[DATA FOR THIS EXERCISE Boundary: Start]
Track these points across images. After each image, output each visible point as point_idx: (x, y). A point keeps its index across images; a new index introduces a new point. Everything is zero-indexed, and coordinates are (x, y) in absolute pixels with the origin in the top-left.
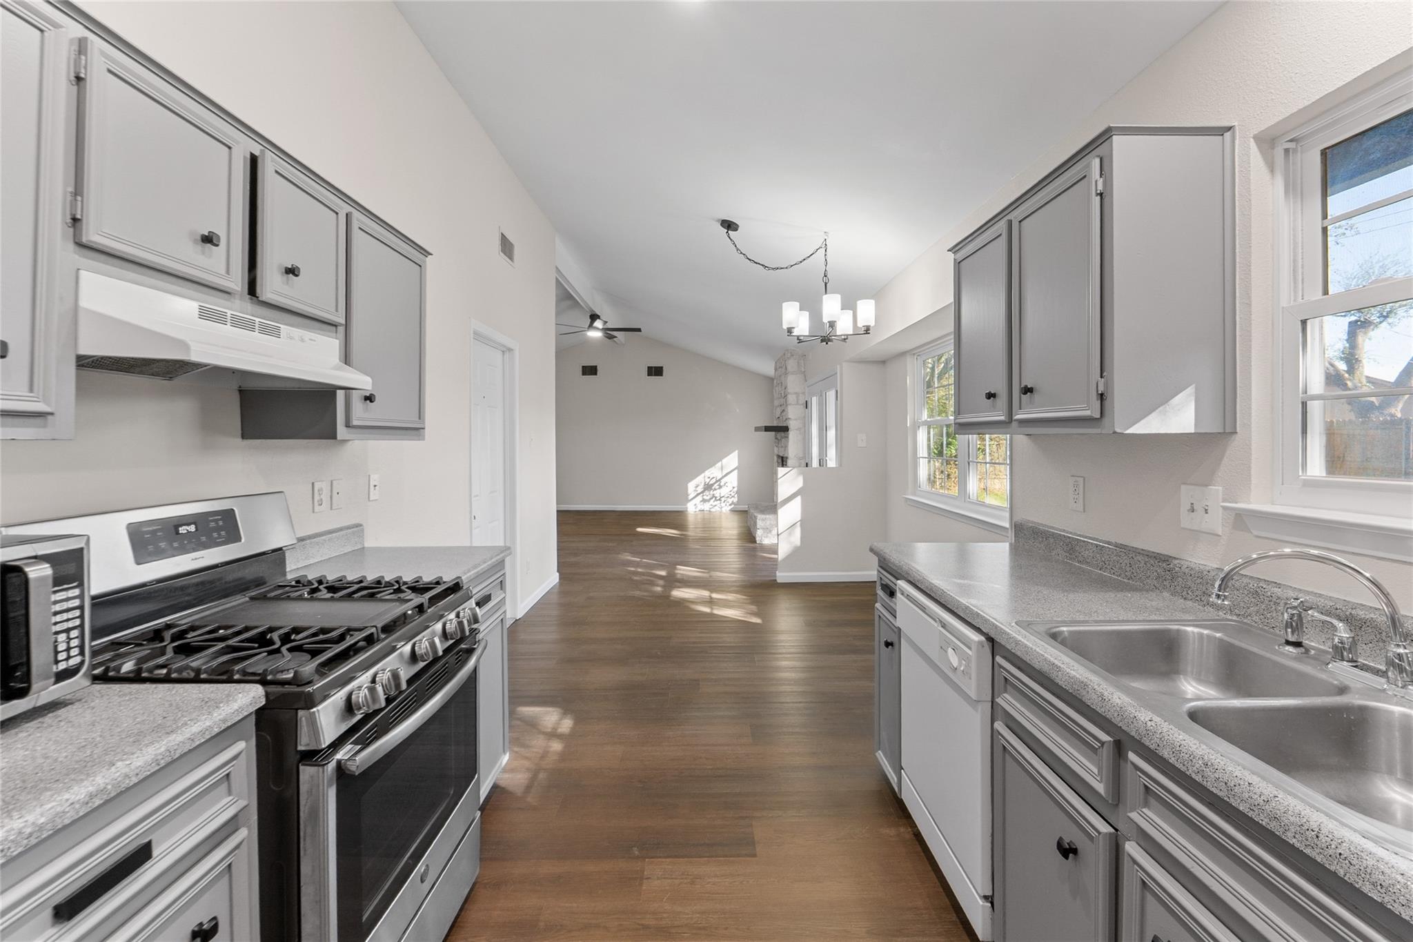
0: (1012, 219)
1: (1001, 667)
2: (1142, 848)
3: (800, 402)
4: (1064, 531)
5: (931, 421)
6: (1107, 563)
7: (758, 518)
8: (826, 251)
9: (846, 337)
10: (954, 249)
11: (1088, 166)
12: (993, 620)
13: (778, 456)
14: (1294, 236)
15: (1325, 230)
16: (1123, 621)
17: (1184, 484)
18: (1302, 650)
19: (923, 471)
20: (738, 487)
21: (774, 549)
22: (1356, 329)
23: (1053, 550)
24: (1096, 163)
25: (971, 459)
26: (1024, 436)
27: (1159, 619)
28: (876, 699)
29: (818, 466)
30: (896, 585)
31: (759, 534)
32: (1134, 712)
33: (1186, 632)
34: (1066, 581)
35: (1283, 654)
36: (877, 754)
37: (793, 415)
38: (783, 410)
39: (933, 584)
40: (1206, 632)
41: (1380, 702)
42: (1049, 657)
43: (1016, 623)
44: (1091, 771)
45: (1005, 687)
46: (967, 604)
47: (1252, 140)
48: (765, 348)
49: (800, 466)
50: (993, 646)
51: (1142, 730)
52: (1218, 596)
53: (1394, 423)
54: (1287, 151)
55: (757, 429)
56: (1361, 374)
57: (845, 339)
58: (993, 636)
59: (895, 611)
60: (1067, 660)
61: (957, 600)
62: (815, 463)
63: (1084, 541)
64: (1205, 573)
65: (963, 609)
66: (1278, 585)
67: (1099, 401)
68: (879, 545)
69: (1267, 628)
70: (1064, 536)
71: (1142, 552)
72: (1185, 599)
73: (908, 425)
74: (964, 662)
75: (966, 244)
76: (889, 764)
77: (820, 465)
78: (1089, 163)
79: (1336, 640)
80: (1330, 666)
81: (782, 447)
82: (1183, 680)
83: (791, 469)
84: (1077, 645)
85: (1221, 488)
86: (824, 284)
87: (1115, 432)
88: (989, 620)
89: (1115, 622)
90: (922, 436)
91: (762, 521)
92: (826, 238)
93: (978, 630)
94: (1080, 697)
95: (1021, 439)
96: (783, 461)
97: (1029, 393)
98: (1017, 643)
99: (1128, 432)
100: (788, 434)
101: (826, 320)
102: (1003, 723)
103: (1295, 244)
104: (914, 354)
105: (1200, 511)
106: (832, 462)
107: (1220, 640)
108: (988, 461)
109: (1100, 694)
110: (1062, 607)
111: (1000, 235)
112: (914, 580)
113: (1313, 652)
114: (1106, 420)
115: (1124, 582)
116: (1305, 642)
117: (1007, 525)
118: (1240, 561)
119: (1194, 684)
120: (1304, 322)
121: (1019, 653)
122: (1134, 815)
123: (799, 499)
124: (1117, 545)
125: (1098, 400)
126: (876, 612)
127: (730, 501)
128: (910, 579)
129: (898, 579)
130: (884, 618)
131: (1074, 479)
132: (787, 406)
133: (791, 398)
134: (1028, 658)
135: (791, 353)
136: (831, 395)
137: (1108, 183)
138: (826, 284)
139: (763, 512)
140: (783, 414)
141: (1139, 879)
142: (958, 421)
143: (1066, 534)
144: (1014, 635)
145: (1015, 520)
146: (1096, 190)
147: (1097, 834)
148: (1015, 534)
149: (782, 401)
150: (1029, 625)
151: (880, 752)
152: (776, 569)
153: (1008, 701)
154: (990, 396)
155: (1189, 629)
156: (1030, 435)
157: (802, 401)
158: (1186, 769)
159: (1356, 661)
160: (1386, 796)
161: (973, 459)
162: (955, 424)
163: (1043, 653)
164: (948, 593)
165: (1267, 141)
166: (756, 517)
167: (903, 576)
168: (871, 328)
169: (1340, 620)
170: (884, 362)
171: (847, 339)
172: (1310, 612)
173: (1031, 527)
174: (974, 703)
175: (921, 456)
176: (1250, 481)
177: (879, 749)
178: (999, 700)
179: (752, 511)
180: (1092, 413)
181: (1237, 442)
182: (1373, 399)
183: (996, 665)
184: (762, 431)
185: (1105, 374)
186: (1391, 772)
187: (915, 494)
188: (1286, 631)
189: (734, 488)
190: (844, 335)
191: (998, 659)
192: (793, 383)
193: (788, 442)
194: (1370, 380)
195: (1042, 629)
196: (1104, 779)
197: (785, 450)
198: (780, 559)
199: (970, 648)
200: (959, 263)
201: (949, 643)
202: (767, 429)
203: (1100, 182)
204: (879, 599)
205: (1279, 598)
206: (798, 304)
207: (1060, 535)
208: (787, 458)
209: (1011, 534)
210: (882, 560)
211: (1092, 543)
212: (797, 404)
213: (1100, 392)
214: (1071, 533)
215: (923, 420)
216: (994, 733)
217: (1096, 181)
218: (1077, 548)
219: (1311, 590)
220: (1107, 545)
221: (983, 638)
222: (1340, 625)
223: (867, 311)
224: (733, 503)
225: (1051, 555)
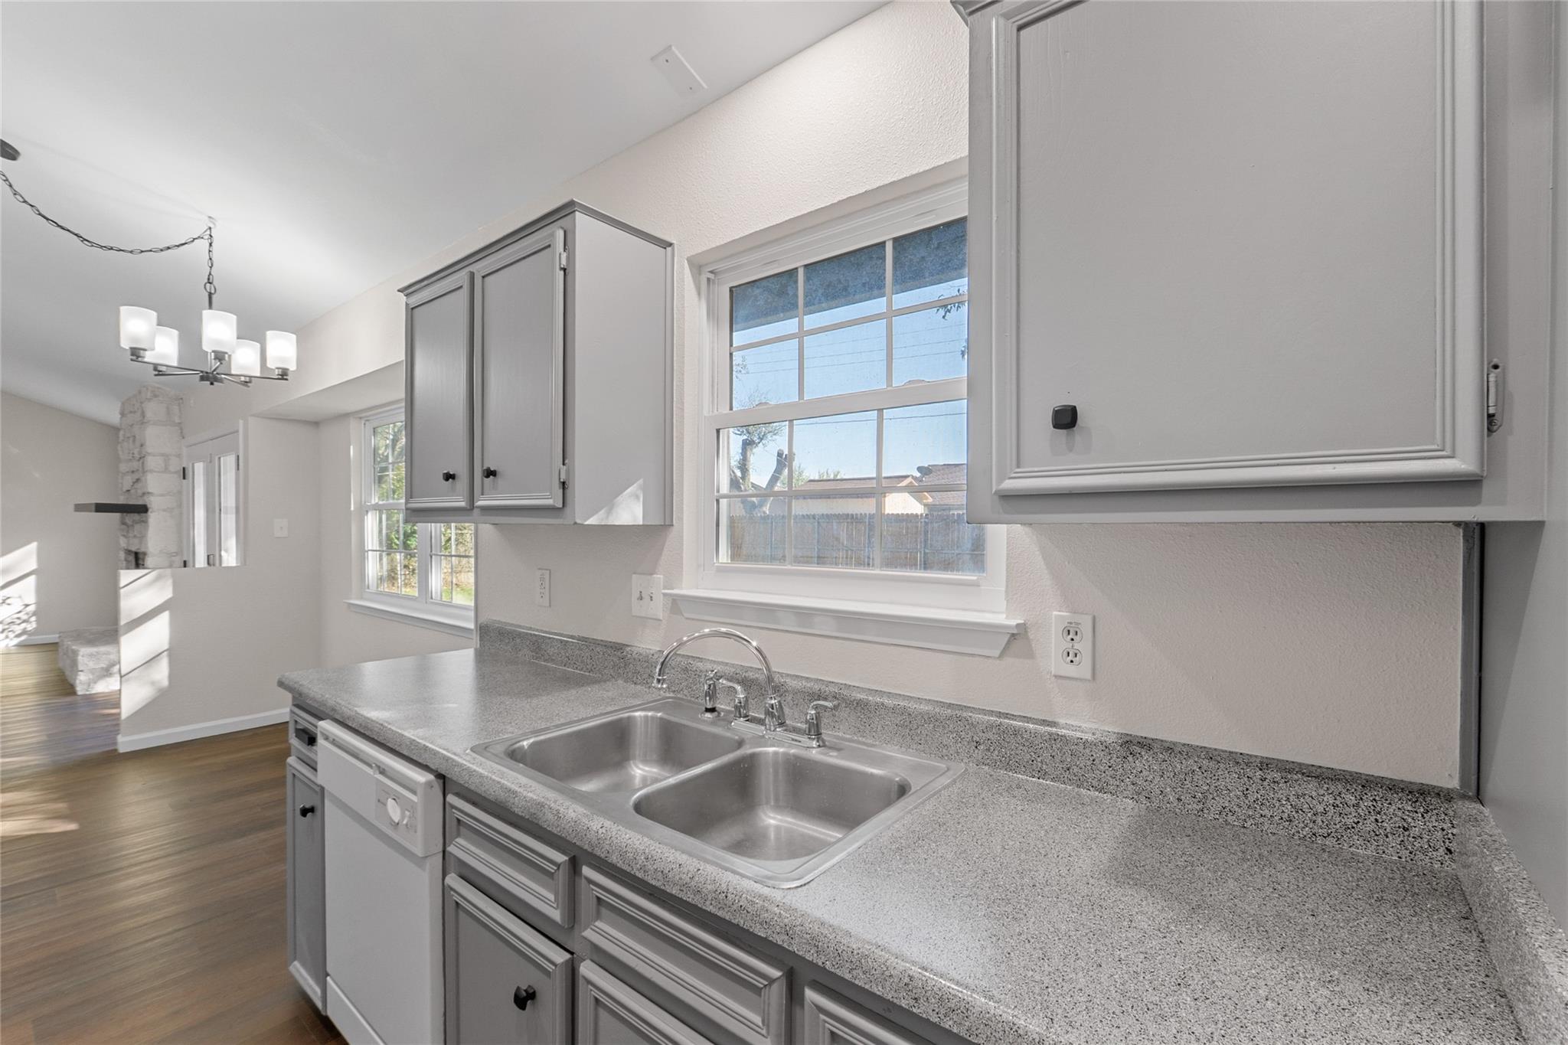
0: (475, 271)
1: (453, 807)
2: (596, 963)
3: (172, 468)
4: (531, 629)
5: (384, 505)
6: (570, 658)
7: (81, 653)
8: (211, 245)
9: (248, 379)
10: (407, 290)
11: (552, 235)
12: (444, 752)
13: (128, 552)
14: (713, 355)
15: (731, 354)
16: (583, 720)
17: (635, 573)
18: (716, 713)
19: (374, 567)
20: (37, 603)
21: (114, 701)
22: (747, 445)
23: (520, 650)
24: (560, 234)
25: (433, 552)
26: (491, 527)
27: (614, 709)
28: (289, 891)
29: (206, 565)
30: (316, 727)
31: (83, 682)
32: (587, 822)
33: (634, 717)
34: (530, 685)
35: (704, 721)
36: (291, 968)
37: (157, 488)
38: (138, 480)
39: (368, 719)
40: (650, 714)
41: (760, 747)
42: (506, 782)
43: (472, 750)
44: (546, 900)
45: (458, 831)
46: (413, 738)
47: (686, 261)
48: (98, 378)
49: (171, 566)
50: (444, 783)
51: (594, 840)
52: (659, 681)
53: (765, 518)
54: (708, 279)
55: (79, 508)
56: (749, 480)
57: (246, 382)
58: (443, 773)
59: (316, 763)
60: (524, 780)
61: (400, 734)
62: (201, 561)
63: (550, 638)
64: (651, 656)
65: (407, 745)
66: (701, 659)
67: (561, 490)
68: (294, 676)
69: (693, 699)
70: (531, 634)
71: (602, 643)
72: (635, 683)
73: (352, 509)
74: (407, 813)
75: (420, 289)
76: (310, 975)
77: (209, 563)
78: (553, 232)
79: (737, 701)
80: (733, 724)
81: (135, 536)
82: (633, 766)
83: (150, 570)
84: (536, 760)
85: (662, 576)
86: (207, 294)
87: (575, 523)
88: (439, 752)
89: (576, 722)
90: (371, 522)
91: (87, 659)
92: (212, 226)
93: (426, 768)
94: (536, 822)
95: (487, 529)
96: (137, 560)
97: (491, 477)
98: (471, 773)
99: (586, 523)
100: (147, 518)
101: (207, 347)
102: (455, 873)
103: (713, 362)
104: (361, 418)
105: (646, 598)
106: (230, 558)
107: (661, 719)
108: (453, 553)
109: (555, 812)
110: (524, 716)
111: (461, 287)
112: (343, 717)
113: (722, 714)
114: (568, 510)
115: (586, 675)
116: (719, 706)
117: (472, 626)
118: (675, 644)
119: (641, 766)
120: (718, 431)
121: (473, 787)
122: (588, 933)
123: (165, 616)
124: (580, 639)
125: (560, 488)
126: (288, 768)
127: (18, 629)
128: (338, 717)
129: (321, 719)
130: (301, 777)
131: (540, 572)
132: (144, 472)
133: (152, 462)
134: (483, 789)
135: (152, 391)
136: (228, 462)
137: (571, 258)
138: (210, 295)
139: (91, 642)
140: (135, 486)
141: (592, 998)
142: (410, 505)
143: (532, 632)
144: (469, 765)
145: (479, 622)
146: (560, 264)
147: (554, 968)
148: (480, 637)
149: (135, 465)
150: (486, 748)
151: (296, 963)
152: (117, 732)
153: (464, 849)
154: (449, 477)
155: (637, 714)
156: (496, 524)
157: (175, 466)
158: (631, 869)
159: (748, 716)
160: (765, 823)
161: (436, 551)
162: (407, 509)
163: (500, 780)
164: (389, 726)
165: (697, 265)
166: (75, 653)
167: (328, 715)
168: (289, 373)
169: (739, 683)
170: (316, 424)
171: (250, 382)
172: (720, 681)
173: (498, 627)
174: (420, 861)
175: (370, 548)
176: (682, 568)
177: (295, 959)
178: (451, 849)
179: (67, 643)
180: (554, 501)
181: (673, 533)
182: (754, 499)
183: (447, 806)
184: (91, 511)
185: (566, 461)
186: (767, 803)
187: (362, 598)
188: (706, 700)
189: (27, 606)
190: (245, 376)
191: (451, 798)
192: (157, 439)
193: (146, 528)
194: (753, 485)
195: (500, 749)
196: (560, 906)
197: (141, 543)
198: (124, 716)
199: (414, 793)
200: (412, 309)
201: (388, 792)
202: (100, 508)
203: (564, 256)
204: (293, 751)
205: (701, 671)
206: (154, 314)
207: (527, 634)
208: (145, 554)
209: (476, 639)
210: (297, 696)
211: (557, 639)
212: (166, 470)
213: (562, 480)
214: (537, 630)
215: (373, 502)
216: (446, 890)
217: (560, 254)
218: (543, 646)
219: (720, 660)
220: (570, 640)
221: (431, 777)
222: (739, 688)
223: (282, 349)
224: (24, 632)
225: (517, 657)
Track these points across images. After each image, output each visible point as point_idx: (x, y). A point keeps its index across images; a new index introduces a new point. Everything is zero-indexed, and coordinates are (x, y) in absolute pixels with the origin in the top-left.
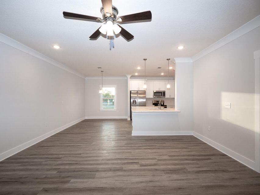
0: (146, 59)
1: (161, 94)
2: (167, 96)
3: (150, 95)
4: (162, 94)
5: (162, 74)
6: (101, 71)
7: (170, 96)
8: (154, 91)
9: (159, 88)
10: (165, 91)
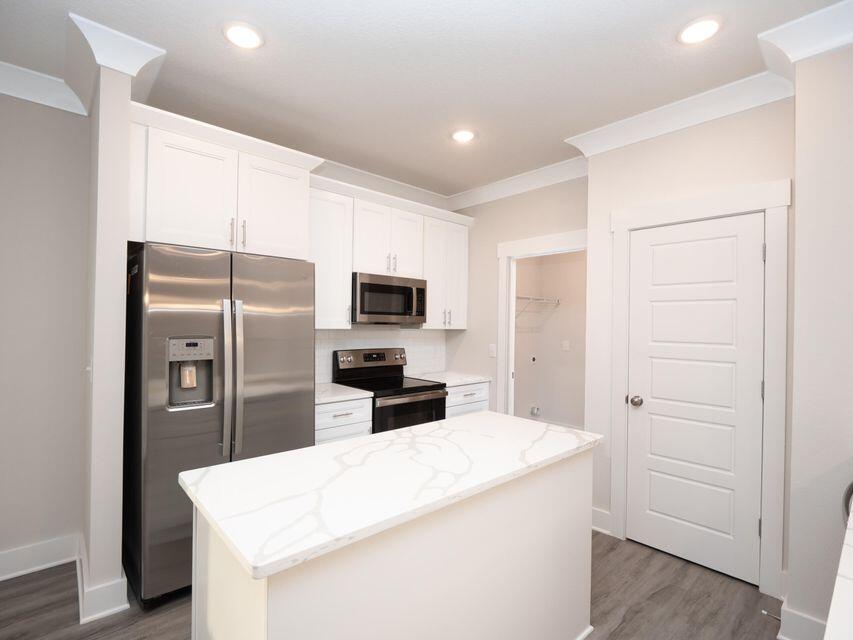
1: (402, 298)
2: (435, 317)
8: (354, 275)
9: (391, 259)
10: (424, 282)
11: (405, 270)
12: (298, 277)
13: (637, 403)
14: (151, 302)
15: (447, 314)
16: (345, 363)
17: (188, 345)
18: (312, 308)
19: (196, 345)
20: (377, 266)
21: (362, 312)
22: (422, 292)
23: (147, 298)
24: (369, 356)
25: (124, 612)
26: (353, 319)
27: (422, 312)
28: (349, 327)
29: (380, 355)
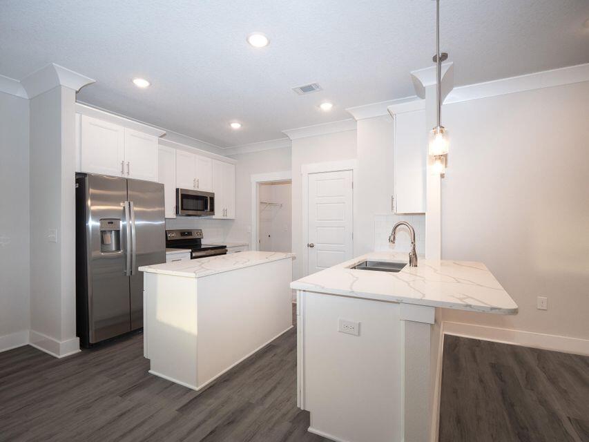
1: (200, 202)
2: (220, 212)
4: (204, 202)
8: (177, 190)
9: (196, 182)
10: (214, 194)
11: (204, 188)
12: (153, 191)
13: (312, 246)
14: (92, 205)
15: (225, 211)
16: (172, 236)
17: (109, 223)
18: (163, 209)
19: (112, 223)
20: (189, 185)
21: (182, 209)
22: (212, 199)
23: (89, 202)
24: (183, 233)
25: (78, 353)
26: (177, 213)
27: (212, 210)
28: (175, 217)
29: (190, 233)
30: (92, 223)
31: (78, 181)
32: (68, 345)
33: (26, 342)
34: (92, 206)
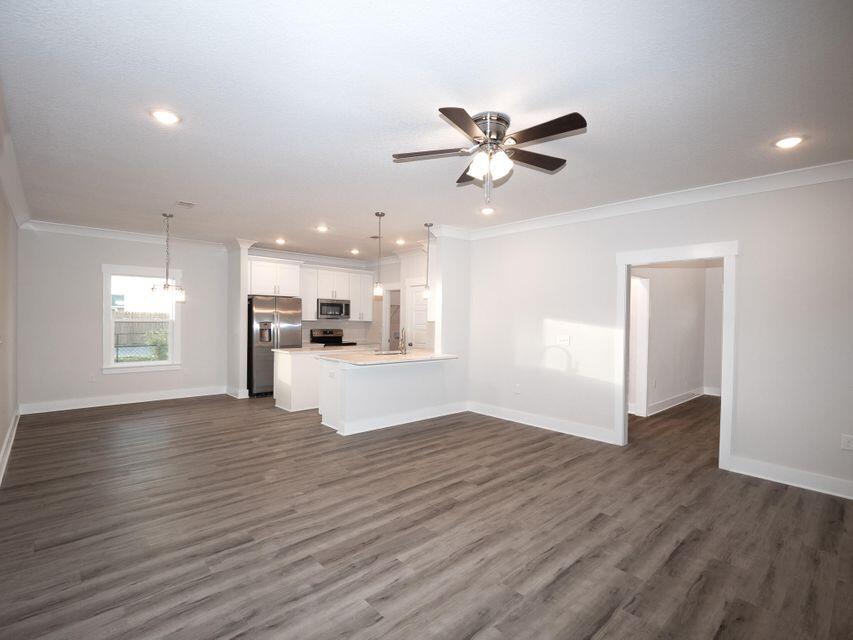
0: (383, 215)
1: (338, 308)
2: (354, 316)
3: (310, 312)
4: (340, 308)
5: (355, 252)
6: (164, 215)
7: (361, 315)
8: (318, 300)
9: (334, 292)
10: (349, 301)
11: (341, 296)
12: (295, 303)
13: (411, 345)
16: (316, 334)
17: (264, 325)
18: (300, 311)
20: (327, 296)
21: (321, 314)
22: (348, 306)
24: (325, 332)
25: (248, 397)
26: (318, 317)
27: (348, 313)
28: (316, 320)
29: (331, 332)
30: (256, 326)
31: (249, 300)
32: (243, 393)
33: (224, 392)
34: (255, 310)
[DATA FOR THIS EXERCISE Boundary: End]
**PROBLEM DETAILS**
Please output the material as a Markdown table with the columns Row and Line. Begin at the first line, stop after the line that contains "0: (1012, 219)", skip blank lines, and leave the pictures out.

**FINISHED EXERCISE**
| Row | Line |
|---|---|
| 1 | Track these points across images. After each image, output each visible point as point_idx: (x, y). A point keeps its index across images; a new index introduces a new point. Everything is zero-indexed, and coordinates are (x, y) in absolute pixels with the origin in the top-left. |
| 2 | 0: (1012, 219) |